Jobless Woes Persist, Government Can’t Fix


We visited a “job fair” recently, but rather than an arena full of employers recruiting workers, we found countless private and public educational institutions vying to take the last nickel from the pockets of the unemployed through assorted training offers.

There were several charitable organizations seeking volunteers, verterans advocates, and even “debt consolidation” services. There weren’t many jobs being offered with the exception of police and military recruiters.

On the drive home, the radio news in my American-made Japanese car reported the U.S. Post Office was about to layoff 120,000 workers and close 3,700 offices. The same newswcast noted conservative congressmen and business leaders were seeking tax cuts and elimination of “government regulation” to CREATE JOBS.

From the City Councilor in the tiniest city to the President of the USA, politicians all want to CREATE JOBS. Simply put: Government can’t CREATE JOBS shy of massive depression-era public works projects. Jobs are created when business has a product or service consumers wish to purchase.

Like the job fair, far too many “businesses” want income, but they are unable to produce a product or service. We have become a consumer nation saddled with paying for telephone minutes that are never used, fees to access our own money from a bank, late fees, restocking fees, dealer document fees, transaction fees, wire fees, surcharges…the list is endless. And none of these CREATE JOBS.

Problem is we get NOTHING for most of those fees and don’t think twice about paying them!

### Data rows

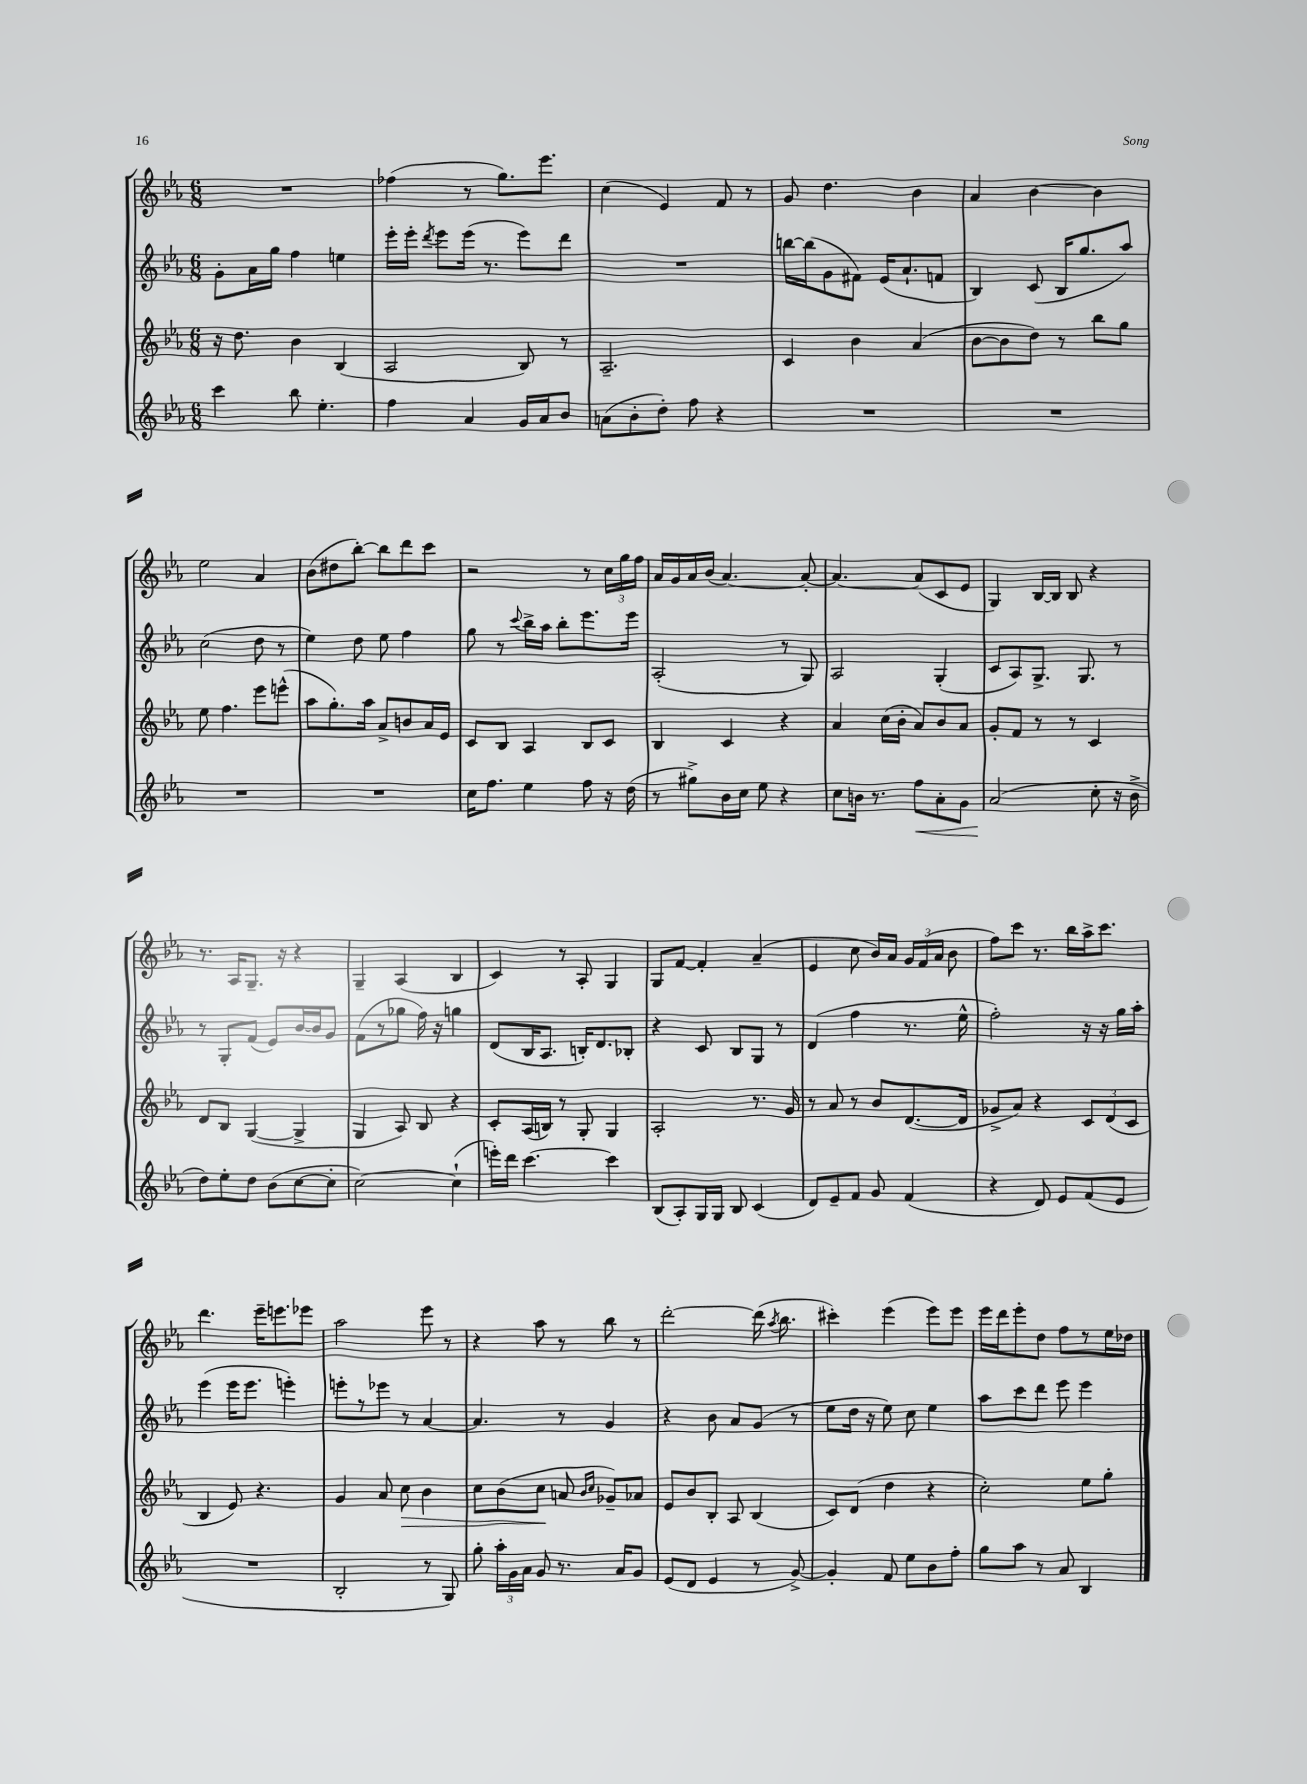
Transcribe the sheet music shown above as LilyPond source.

<<
\new StaffGroup <<
\new Staff = "s0" {
    \clef treble \key ees \major \numericTimeSignature \time 6/8
    \autoBeamOff R2. |
    fes''4( r8 g''8.[) ees'''8.] |
    c''4( ees'4) f'8 r8 |
    g'8 d''4. bes'4 |
    aes'4 bes'4~ bes'4 |
    ees''2 aes'4 |
    bes'8[( dis''8 bes''8]~-.) bes''8[ d'''8 c'''8] |
    r2 r8 \tuplet 3/2 { c''16[ g''16 f''16] } |
    aes'16[ g'16 aes'16 bes'16]( aes'4.~) aes'8~-. |
    aes'4.~ aes'8[( c'8 ees'8] |
    g4) bes16[~ bes16] bes8 r4 |
    r8. aes16[ g8.]-- r16 r4 |
    g4-- aes4( bes4 |
    c'4) r8 aes8-. g4 |
    g8[ f'8]~ f'4-. aes'4--( |
    ees'4 c''8 bes'16[) aes'16] \tuplet 3/2 { g'16[ f'16( aes'16] } bes'8 |
    f''8[) c'''8] r8. bes''16[ aes''16-> c'''8.] |
    d'''4. ees'''16[-- e'''8. ees'''8] |
    aes''2 ees'''8 r8 |
    r4 aes''8 r8 bes''8 r8 |
    d'''2~-. d'''16( \acciaccatura { aes''8 } bes''8. |
    cis'''4-.) ees'''4( ees'''8[) ees'''8] |
    ees'''16[ d'''16 ees'''8-. d''8] f''8[ r8 ees''16 des''16] \bar "|." |
}
\new Staff = "s1" {
    \clef treble \key ees \major \numericTimeSignature \time 6/8
    \autoBeamOff g'8[-. aes'16 g''16] f''4 e''4 |
    ees'''16[-. ees'''16]-. \acciaccatura { d'''8 } ees'''8[ ees'''16]( r8. ees'''8[) d'''8] |
    R2. |
    b''16[~ b''16( g'8 fis'8]) ees'16[( aes'8.-! f'8] |
    bes4) c'8( bes16[ g''8. aes''8]) |
    c''2( d''8 r8 |
    ees''4) d''8 ees''8 f''4 |
    g''8 r8 \appoggiatura { c'''8 } bes''16[-> aes''16] bes''8[-. ees'''8. ees'''16] |
    aes2-.( r8 g8) |
    aes2 g4-.( |
    c'8[ aes8) g8.]-> g8. r8 |
    r8 g8[-. f'8]( ees'8[) bes'16~ bes'16 g'8] |
    f'8[( r8 ges''8] f''16) r16 g''4 |
    d'8[( bes16 aes8.] b16[-.) d'8. bes8]-. |
    r4 c'8 bes8[ g8] r8 |
    d'4( f''4 r8. ees''16-^ |
    f''2-.) r16 r16 g''16[ aes''16]-. |
    ees'''4( ees'''16[ ees'''8.] e'''4-.) |
    e'''8[-. r8 ees'''8] r8 aes'4~ |
    aes'4. r8 g'4 |
    r4 bes'8 aes'8[ g'8]( r8 |
    ees''8[ d''16] r16 ees''8) c''8 ees''4 |
    aes''8[ c'''8 d'''8] ees'''8 ees'''4 \bar "|." |
}
\new Staff = "s2" {
    \clef treble \key ees \major \numericTimeSignature \time 6/8
    \autoBeamOff r16 d''8. bes'4 bes4( |
    aes2 bes8) r8 |
    aes2.-- |
    c'4 bes'4 aes'4( |
    bes'8[~ bes'8 d''8]) r8 bes''8[ g''8] |
    ees''8 f''4. ees'''8[ e'''8]-^( |
    aes''8[ g''8.-.) aes''16] aes'8[-> b'8 aes'16 ees'16] |
    c'8[ bes8] aes4 bes8[ c'8] |
    bes4 c'4 r4 |
    aes'4 c''16[( bes'16]-. aes'8[) bes'8 aes'8] |
    g'8[-. f'8] r8 r8 c'4 |
    d'8[ bes8] g4~( g4-> |
    g4 aes8) bes8 r4 |
    c'8[-. aes16( b16]) r8 g8-. g4 |
    aes2-. r8. g'16 |
    r8 aes'8 r8 bes'8[ d'8.~( d'16] |
    ges'8[-> aes'8]) r4 \tuplet 3/2 { c'8[ d'8( c'8] } |
    bes4 ees'8) r4. |
    g'4 aes'8 c''8\> bes'4 |
    c''8[ bes'8( c''8]\! a'8 \grace { bes'16[ c''16] } ges'8[--) aes'8] |
    ees'8[ bes'8 bes8]-. aes8 bes4( |
    c'8[) d'8]( d''4 r4 |
    c''2-.) ees''8[ g''8]-. \bar "|." |
}
\new Staff = "s3" {
    \clef treble \key ees \major \numericTimeSignature \time 6/8
    \autoBeamOff c'''4 bes''8 ees''4.-. |
    f''4 aes'4 g'16[ aes'16 bes'8] |
    a'8[( bes'8-. d''8]-.) f''8 r4 |
    R2. |
    R2. |
    R2. |
    R2. |
    c''16[ f''8.] ees''4 f''8 r16 d''16( |
    r8 gis''8[->) bes'16 c''16] ees''8 r4 |
    c''8[ b'16] r8. f''8[\< aes'8-. g'8] |
    aes'2\!( c''8-. r16 bes'16-> |
    d''8[) ees''8-. d''8] bes'8[( c''8~ c''8]-. |
    c''2~) c''4-!( |
    e'''16[-.) d'''16] c'''4.~ c'''4 |
    bes8[( aes8-.) g16 g16] bes8 c'4( |
    d'8[) ees'8-- f'8] g'8 f'4( |
    r4 d'8) ees'8[ f'8( ees'8] |
    R2. |
    bes2-. r8 g8) |
    g''8-. \tuplet 3/2 { aes''16[-. g'16 aes'16] } g'8 r8. aes'16[ g'8] |
    ees'8[( d'8] ees'4 r8 g'8~->) |
    g'4-. f'8 ees''8[ bes'8 f''8]-. |
    g''8[ aes''8] r8 aes'8 bes4 \bar "|." |
}
>>
>>
\layout { \context { \Score \remove "Bar_number_engraver" } }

### Given exercise
Reproduce the stretch of the jobs column from "On the drive" through "wish to purchase.". The items come from a different source than the jobs column.

### Expected output
On the drive home, the radio news in my American-made Japanese car reported the U.S. Post Office was about to layoff 120,000 workers and close 3,700 offices. The same newswcast noted conservative congressmen and business leaders were seeking tax cuts and elimination of “government regulation” to CREATE JOBS.

From the City Councilor in the tiniest city to the President of the USA, politicians all want to CREATE JOBS. Simply put: Government can’t CREATE JOBS shy of massive depression-era public works projects. Jobs are created when business has a product or service consumers wish to purchase.